| What you need to do |
Wherever the word "wrist" occurs in the listing below, copy that whole line.

| Material for the task |
=-=-=-=-=

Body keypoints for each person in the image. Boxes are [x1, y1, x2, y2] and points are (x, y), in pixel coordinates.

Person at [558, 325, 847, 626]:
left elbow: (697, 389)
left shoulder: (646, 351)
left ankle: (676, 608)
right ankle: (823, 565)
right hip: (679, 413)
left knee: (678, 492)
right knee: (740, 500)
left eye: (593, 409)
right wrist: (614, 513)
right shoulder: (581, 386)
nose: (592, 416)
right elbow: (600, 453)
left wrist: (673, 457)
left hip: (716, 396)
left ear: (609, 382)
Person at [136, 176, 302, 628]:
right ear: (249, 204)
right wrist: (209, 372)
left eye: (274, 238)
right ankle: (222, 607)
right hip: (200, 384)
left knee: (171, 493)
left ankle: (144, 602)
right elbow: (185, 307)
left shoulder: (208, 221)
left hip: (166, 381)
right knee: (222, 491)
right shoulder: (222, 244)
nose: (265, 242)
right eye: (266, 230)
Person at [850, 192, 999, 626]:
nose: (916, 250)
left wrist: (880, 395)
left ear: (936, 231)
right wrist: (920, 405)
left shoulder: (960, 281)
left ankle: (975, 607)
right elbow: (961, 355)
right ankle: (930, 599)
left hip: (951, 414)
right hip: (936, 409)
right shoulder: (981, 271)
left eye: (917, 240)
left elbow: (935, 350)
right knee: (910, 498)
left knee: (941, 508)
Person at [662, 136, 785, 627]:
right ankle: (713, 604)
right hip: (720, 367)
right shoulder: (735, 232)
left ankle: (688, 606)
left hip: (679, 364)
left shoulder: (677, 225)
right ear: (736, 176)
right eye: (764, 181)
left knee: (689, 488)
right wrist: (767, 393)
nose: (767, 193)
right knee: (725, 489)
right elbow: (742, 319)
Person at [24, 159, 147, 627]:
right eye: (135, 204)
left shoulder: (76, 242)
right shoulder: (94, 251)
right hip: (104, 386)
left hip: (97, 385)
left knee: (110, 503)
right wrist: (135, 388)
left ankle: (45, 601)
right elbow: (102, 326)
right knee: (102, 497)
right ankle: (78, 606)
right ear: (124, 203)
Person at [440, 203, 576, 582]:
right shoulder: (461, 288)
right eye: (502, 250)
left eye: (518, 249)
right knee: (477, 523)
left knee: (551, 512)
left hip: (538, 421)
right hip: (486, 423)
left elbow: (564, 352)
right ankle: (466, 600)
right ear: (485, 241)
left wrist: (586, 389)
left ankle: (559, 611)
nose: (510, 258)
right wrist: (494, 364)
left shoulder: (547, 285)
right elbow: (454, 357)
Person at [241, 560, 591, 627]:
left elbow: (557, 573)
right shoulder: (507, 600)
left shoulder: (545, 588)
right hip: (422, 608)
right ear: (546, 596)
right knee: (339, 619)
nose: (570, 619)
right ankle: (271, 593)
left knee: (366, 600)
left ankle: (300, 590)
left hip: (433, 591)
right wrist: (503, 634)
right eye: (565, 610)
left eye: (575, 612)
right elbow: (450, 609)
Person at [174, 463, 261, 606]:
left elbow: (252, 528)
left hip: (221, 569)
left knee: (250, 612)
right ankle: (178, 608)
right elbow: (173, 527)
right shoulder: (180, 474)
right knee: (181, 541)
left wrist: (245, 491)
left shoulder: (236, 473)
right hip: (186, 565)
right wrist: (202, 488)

=-=-=-=-=

| Written solution |
right wrist: (614, 513)
left wrist: (673, 457)
right wrist: (209, 372)
left wrist: (880, 395)
right wrist: (920, 405)
right wrist: (767, 393)
right wrist: (135, 388)
left wrist: (586, 389)
right wrist: (494, 364)
right wrist: (503, 634)
left wrist: (245, 491)
right wrist: (202, 488)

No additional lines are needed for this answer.